Matthew Toews also developed machine learning algorithms that can identify or segment the main visceral organs from scans of the human body. These algorithms use a set of reference images in which organs have been manually delineated by expert radiologists. These delineations are then transferred to a new patient image by matching the new image to the reference image set, thereby transferring expert knowledge of human anatomy to new patient data.
Future Areas of Research
Professor Toews plans to focus his research on developing and improving similar machine learning techniques for neurological diseases exhibiting distinctive patterns, such as Parkinson’s disease or multiple sclerosis. His research applies equally non-brain data, and he is also investigating chronic obstructive pulmonary disease in lung scans and prostate cancer in MRI. His research activities are conducted in collaboration with researchers at the CR-CHUM, in order to develop systems that can be applied in a practical hospital setting.

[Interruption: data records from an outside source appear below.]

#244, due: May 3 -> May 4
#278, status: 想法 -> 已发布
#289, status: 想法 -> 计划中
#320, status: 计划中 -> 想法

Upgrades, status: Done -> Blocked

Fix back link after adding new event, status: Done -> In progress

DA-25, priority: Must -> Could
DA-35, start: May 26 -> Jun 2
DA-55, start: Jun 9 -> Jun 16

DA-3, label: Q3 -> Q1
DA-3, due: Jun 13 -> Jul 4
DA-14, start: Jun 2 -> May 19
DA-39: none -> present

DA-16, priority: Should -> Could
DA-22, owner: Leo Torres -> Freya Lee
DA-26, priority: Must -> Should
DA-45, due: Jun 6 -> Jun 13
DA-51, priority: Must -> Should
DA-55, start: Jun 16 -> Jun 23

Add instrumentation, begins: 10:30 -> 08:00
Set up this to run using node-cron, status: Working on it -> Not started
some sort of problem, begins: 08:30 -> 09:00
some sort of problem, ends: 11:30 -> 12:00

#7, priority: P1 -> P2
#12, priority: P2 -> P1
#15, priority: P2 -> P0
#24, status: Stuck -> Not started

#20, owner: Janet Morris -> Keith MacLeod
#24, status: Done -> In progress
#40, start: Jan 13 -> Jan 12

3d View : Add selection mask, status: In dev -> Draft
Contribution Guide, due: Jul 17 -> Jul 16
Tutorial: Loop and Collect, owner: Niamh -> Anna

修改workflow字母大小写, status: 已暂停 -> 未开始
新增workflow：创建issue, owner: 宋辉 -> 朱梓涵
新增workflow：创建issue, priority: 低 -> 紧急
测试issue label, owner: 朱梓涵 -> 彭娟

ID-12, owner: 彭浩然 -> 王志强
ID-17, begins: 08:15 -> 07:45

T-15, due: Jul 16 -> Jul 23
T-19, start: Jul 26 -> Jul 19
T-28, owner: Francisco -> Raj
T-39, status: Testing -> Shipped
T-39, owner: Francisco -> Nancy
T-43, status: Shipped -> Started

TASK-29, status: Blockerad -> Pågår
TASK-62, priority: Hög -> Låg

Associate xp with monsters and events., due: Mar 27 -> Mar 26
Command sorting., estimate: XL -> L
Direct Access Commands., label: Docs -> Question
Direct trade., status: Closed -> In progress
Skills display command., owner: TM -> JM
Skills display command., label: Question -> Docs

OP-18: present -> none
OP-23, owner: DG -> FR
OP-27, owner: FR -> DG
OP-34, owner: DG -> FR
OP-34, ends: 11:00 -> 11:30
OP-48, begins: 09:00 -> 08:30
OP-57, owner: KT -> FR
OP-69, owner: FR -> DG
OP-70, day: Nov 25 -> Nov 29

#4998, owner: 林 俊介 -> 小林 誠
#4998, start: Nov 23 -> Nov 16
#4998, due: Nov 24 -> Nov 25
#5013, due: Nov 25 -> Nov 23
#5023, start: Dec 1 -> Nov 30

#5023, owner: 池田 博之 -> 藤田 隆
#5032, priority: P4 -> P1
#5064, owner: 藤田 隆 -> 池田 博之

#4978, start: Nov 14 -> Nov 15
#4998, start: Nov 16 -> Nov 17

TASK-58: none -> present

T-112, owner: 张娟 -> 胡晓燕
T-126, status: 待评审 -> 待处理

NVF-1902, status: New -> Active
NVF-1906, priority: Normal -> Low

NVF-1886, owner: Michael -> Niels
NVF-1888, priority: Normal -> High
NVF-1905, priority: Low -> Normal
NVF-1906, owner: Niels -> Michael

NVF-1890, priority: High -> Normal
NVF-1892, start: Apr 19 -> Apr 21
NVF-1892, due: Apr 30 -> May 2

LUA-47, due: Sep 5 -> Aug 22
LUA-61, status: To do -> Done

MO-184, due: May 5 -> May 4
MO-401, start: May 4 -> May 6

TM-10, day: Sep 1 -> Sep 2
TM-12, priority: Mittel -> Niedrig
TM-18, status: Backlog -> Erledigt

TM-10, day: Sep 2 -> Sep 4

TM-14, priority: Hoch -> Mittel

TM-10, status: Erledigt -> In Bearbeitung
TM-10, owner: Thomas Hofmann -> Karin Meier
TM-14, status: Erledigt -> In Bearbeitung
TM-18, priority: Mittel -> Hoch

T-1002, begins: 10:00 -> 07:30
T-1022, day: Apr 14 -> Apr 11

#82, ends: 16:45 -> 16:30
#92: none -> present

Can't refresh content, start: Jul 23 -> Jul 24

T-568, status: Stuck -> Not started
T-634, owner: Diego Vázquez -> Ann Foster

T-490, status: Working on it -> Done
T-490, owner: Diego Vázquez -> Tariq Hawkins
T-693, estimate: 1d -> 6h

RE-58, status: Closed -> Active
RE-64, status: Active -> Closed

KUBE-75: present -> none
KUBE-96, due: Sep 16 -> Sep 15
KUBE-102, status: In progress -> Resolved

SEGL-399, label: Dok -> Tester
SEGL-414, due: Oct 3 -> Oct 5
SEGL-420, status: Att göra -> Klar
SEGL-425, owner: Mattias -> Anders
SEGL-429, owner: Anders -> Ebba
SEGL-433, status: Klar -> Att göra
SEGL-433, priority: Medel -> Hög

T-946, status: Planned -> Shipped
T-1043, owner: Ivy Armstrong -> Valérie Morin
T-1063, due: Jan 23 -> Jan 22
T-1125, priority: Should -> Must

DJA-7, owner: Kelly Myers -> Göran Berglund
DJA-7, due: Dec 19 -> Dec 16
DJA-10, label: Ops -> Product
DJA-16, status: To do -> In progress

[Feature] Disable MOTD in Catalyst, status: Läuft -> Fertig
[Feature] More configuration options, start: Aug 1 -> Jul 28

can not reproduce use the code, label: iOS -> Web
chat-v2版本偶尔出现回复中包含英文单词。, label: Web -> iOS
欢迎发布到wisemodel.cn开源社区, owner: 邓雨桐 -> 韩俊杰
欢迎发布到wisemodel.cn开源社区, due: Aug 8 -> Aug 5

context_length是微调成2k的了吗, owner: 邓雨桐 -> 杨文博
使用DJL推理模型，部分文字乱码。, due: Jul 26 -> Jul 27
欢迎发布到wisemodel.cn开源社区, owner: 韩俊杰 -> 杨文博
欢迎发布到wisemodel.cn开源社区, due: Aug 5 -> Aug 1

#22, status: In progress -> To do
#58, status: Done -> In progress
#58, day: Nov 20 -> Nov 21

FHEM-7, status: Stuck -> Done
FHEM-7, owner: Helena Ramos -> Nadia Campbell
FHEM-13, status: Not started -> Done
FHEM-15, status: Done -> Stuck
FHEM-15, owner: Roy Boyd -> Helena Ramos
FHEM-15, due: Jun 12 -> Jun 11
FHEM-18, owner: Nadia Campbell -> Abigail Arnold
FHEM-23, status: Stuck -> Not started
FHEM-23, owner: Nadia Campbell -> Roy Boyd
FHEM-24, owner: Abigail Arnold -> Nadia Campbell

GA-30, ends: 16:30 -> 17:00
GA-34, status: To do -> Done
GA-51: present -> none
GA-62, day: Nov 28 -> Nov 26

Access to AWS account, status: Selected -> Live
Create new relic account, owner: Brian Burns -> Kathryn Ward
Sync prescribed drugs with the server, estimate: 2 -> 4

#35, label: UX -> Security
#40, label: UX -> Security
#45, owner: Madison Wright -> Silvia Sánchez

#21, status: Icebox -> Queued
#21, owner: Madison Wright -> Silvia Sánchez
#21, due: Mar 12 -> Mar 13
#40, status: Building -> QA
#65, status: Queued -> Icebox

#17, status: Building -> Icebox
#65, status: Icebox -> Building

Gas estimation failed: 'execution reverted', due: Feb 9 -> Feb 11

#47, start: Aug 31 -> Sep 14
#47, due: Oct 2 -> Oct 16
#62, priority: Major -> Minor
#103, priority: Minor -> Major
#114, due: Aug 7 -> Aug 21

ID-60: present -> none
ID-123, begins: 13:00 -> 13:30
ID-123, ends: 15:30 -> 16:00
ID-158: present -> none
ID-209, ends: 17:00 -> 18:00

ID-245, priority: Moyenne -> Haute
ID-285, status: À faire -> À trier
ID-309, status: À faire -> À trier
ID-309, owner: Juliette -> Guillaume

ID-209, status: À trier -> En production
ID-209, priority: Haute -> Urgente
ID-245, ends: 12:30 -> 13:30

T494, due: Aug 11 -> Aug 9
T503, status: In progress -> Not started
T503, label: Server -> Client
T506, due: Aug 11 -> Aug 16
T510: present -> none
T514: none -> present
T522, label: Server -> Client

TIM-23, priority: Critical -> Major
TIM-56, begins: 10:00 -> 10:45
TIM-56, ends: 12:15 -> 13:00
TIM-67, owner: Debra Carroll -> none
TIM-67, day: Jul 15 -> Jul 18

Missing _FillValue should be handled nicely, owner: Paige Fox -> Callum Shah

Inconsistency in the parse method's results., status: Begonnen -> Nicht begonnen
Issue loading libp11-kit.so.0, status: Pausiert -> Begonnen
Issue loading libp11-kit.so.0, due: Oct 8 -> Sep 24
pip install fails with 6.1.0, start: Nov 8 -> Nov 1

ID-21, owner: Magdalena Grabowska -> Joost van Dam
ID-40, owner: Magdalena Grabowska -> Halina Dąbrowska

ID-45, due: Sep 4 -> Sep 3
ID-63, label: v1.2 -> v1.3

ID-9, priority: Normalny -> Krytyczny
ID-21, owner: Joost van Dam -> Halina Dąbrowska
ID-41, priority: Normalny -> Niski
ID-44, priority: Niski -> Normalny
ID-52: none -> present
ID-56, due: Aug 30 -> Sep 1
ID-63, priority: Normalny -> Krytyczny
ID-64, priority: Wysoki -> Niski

The algorithms that he is developing are based on a relatively simple yet powerful image matching methodology. Images are encoded in terms of sets of distinctive patterns or features, and then used to rapidly identify similar images in large databases (big data). Notable aspects of these “feature-based” algorithms is that they can be used with arbitrarily large data sets, and they become increasingly accurate as the number of reference images increases.
The engineering theories and techniques used in professor Toews’ research apply in contexts other than medical imaging, and he is also involved in developing algorithms related to robotic vision. One of his students recently developed a robot vision system capable of focusing on objects in the field of view. This robot has two cameras that relay video streams to a computer via cables, much as the optic nerve connects the human eye to the brain. Algorithms running on the computer identify objects of interest in the videos, and send commands motors that move the cameras in order to focus on and to track the objects, in a manner similar to eye muscles in humans.